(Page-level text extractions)
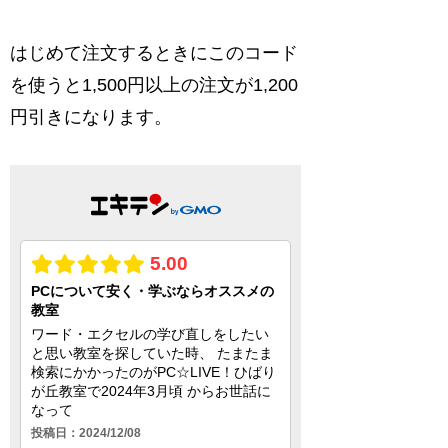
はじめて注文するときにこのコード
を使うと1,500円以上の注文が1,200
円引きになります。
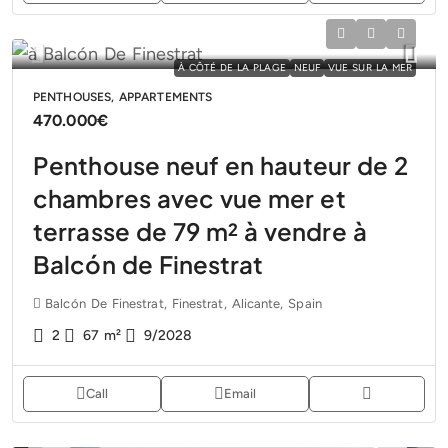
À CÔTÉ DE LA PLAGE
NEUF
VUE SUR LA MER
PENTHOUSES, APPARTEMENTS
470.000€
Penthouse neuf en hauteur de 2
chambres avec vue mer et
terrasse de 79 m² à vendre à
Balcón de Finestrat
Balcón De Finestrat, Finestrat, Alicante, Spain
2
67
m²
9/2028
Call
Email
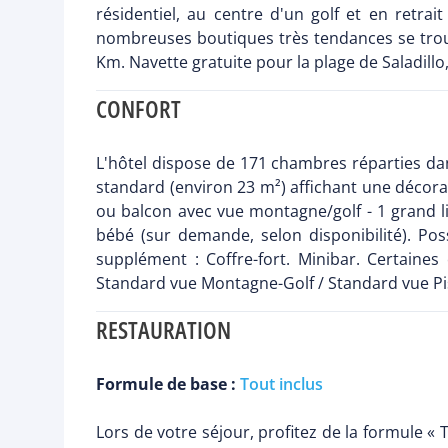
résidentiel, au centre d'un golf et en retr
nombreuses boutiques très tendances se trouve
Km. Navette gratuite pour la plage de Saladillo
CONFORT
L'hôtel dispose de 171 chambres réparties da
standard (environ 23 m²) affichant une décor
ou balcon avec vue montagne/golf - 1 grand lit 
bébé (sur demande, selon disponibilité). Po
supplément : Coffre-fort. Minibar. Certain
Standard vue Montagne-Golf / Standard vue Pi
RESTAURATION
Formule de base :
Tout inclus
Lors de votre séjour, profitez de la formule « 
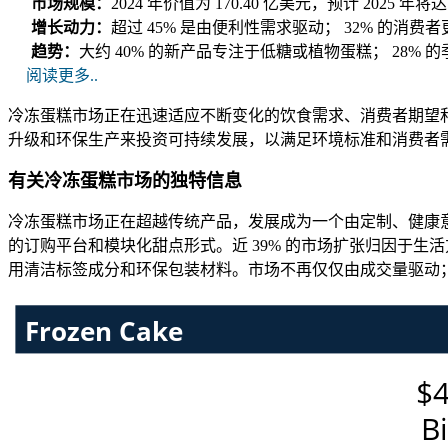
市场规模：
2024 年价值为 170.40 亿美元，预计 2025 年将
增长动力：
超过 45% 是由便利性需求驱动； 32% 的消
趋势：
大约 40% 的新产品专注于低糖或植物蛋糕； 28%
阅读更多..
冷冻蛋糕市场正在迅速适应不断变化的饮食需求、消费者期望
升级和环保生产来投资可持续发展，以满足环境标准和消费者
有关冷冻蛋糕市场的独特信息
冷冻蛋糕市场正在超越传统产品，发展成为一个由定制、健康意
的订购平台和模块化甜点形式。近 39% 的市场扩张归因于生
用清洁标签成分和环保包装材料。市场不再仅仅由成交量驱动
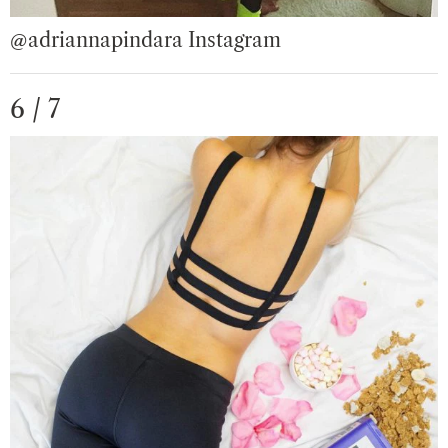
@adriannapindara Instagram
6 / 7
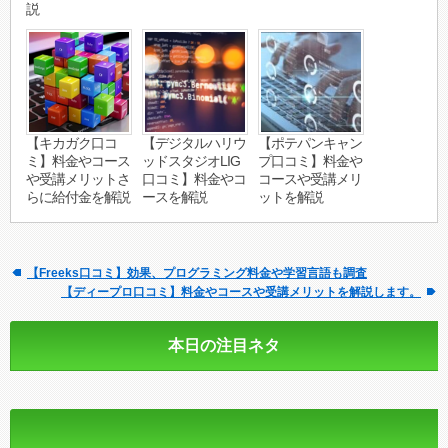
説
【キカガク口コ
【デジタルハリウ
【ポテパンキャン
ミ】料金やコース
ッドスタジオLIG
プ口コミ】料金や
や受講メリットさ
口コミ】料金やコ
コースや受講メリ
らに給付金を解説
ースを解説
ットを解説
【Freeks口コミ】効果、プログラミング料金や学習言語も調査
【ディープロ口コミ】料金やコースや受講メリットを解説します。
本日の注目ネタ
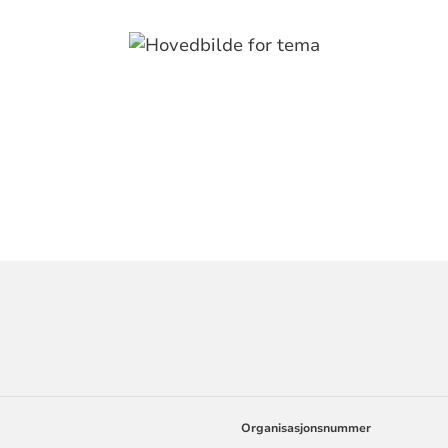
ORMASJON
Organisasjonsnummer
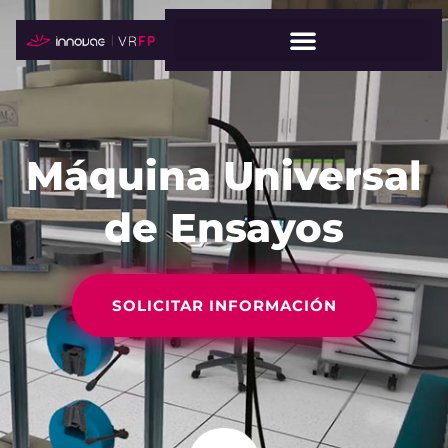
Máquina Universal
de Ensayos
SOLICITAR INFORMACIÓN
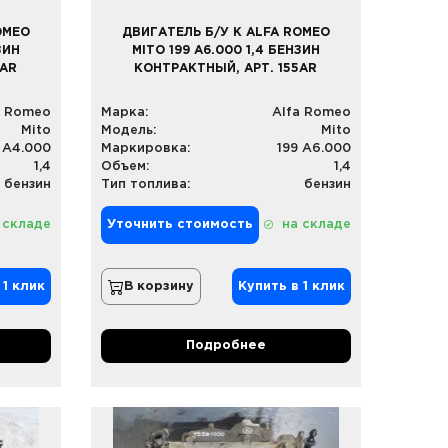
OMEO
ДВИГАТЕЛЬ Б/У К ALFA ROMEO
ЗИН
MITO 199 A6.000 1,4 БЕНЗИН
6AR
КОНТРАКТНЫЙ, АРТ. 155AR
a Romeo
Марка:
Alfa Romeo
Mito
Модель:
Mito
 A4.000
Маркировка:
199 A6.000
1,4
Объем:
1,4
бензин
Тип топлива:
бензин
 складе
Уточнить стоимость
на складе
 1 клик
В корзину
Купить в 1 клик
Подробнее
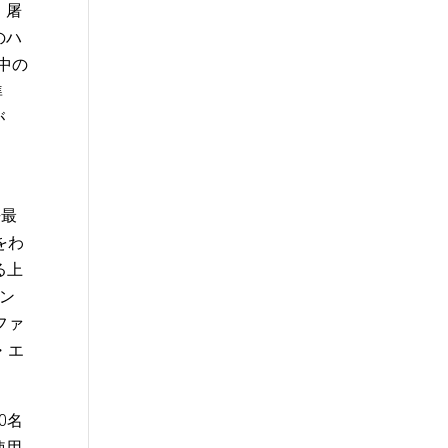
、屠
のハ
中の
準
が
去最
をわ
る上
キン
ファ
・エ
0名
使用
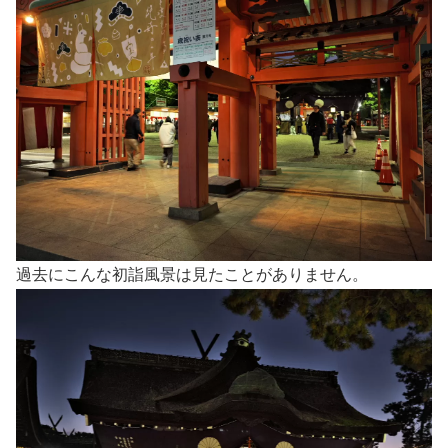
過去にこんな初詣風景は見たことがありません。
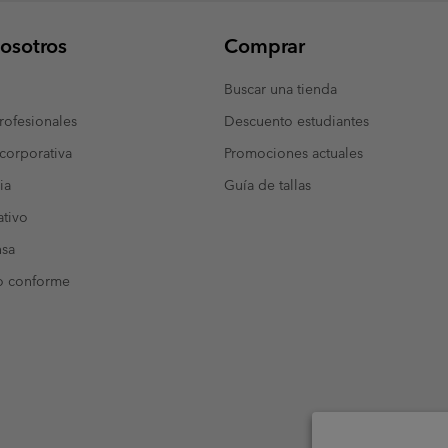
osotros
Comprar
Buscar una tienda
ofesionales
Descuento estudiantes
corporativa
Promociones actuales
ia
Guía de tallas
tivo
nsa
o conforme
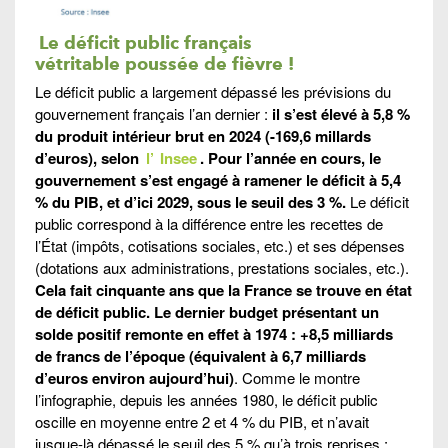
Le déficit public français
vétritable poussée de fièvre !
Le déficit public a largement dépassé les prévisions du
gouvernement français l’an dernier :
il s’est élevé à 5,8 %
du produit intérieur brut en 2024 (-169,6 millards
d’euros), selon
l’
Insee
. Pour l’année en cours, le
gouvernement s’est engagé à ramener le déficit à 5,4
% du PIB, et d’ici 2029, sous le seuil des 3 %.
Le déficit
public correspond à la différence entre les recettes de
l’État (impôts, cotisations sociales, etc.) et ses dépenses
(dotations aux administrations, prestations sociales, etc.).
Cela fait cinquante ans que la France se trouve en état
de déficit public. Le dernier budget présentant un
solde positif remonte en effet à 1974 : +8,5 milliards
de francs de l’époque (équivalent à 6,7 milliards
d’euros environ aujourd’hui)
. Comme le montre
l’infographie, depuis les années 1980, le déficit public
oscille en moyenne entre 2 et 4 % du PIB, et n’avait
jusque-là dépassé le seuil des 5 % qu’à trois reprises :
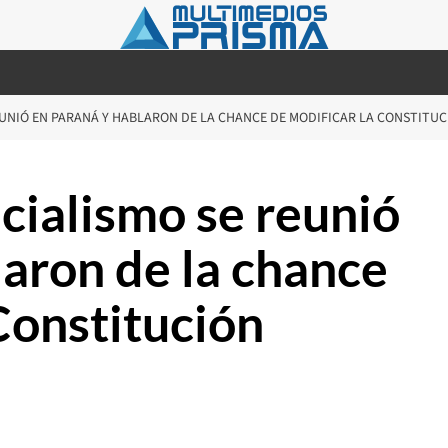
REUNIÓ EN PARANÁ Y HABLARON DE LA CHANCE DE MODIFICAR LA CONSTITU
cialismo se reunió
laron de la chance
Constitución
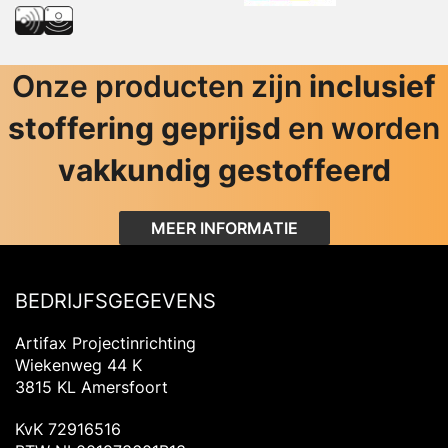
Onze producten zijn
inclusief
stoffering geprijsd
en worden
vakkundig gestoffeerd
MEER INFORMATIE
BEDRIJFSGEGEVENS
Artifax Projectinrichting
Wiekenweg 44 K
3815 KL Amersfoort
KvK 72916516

- Instructions to follow:
Quote the records word for word from the line with "Le déficit public français" to the line with "de francs de", including both of those lines.

- Answer to the exercise:
Le déficit public français
vétritable poussée de fièvre !
Le déficit public a largement dépassé les prévisions du
gouvernement français l’an dernier :
il s’est élevé à 5,8 %
du produit intérieur brut en 2024 (-169,6 millards
d’euros), selon
l’
Insee
. Pour l’année en cours, le
gouvernement s’est engagé à ramener le déficit à 5,4
% du PIB, et d’ici 2029, sous le seuil des 3 %.
Le déficit
public correspond à la différence entre les recettes de
l’État (impôts, cotisations sociales, etc.) et ses dépenses
(dotations aux administrations, prestations sociales, etc.).
Cela fait cinquante ans que la France se trouve en état
de déficit public. Le dernier budget présentant un
solde positif remonte en effet à 1974 : +8,5 milliards
de francs de l’époque (équivalent à 6,7 milliards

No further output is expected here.